See mentorship as a natural development in a relationship.
You can’t just email somebody and ask if you can be their mentee. (Well, you can, but you might not get the results you want!) Instead, start by figuring out ways to work alongside the person you aspire to be your mentor. In academia, this might look like collaborating on a panel for your field’s annual meeting or) choosing to serve on the same committee, if your prospective mentor is at your university.
Stay in touch.
If there’s somebody you’d like to have a mentoring relationship with, try to find ways to connect with him or her. If they seem open to it, arrange informal coffee dates or send update emails. Working with them on a project (see above) is also an easy way for them to see your skills in action.

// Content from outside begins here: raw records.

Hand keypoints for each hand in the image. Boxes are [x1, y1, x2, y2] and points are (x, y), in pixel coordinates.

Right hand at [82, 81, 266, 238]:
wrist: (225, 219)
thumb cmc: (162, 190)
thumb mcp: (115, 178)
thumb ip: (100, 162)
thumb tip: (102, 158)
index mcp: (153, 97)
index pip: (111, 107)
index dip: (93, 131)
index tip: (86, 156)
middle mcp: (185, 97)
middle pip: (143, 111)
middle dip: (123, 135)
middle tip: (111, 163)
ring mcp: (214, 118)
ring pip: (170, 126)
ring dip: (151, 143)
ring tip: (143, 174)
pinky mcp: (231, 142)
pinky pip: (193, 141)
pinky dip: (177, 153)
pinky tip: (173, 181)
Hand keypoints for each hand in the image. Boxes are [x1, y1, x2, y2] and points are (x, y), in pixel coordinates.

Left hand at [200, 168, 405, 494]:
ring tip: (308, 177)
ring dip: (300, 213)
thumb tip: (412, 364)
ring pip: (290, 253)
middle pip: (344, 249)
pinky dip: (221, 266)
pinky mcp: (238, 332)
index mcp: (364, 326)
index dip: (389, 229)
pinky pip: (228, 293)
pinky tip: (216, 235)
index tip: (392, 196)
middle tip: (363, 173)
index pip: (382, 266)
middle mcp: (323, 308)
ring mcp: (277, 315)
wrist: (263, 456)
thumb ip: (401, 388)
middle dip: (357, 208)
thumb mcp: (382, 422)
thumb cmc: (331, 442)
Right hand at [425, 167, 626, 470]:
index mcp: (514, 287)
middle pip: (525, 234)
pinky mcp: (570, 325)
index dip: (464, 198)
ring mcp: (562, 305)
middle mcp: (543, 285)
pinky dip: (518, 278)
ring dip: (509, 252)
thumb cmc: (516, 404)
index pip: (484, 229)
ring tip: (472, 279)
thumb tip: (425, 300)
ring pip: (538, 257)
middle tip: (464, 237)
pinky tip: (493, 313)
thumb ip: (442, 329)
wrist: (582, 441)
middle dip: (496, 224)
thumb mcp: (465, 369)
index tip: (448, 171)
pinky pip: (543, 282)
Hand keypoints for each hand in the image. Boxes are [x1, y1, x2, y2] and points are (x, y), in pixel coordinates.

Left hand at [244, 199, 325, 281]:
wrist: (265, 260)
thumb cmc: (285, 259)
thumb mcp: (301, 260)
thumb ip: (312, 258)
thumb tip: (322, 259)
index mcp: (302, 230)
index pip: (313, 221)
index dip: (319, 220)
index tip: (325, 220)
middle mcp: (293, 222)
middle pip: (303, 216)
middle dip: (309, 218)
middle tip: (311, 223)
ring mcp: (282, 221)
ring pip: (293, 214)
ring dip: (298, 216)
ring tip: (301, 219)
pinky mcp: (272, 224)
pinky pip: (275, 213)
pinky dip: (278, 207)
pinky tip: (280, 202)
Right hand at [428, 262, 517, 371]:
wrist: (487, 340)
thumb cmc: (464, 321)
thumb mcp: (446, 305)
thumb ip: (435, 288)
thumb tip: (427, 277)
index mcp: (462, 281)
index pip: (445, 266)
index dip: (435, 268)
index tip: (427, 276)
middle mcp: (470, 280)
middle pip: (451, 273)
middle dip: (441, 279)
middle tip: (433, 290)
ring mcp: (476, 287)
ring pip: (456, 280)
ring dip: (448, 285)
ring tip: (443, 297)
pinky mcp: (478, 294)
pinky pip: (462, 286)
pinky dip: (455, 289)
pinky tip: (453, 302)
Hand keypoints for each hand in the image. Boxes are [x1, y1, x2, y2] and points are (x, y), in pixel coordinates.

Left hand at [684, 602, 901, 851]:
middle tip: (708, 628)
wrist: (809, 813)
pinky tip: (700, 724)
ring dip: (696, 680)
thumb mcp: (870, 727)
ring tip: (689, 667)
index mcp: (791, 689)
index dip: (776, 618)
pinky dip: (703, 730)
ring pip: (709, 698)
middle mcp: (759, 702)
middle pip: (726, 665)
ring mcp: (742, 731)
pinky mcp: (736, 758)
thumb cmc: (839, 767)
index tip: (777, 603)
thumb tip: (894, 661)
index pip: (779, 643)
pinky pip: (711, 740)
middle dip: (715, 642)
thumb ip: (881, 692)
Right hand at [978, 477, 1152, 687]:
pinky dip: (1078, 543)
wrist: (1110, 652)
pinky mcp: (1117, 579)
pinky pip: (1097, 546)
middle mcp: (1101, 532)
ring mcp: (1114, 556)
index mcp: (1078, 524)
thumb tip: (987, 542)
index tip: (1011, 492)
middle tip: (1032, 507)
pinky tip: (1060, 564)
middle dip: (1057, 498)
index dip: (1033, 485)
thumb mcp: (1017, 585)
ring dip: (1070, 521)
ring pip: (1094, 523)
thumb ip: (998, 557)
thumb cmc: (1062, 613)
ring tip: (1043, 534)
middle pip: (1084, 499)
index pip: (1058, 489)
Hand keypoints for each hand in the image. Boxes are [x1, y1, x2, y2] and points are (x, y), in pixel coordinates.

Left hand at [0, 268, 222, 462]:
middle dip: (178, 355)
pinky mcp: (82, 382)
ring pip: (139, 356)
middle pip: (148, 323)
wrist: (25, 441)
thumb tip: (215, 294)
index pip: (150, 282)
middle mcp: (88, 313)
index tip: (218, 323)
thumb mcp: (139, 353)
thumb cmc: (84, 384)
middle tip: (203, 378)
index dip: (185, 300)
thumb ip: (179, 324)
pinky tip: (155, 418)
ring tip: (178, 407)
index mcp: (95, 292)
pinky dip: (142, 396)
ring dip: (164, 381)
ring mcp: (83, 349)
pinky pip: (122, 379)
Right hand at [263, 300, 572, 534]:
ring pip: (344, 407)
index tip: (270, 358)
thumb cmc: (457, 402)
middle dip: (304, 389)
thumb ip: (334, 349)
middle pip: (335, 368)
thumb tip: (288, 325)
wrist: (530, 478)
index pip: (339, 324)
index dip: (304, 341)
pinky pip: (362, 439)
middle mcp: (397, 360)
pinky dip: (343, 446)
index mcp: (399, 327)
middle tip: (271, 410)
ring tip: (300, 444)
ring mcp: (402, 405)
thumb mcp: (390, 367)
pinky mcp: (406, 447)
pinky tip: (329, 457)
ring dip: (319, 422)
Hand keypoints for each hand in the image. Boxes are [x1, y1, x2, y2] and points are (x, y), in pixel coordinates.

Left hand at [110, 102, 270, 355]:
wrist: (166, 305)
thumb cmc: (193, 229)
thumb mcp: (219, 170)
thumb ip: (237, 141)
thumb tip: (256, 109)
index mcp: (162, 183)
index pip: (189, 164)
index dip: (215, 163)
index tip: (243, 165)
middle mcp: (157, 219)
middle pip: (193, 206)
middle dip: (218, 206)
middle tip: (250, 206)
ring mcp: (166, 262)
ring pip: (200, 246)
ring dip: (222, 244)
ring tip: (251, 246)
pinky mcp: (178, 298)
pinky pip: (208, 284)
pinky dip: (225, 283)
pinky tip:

The relationship between you and your prospective mentor should be a two-way street. Of course, you have been told that “having a mentor” is important for YOUR career, but you should also try to make yourself useful—within the bounds of appropriateness, of course.
Don’t pick up dry cleaning. Do offer to contribute your expertise when you know they’re working on something in your wheelhouse. Looking to someone more advanced in their career for advice does not mean you aren’t bringing something to the table—possibly a new research or learning method—and so you should find ways to showcase your knowledge and skills, too. Remember, take the time to make sure this relationship is worthwhile (and helpful) to both parties.
Read the signals.
Try to get a sense of whether your possible mentor has the time and energy for additional commitments. Timing can be essential! The best mentors will be excited to invest time into your relationship and be responsive to your inquiries. Always be respectful of their time, of course!
Be clear about what you need.
Once you’ve established an ongoing, productive relationship with your maybe-mentor, see how you feel about asking for more. Be specific about your hopes for the “next step” of your relationship. Don’t say “Will you be my mentor?” but think about approaching the conversation with “Would you be willing to introduce me to people at our upcoming conference?” or “Would you be willing to give me advice on navigating x, y, or z dynamic within my department?” Clarity will be valued by your prospective mentor. And, if they don’t have the opportunity to work with you on this project, remember–stay in touch! This conversation is the beginning of an ongoing relationship–whether as official mentee to mentor or simply colleagues.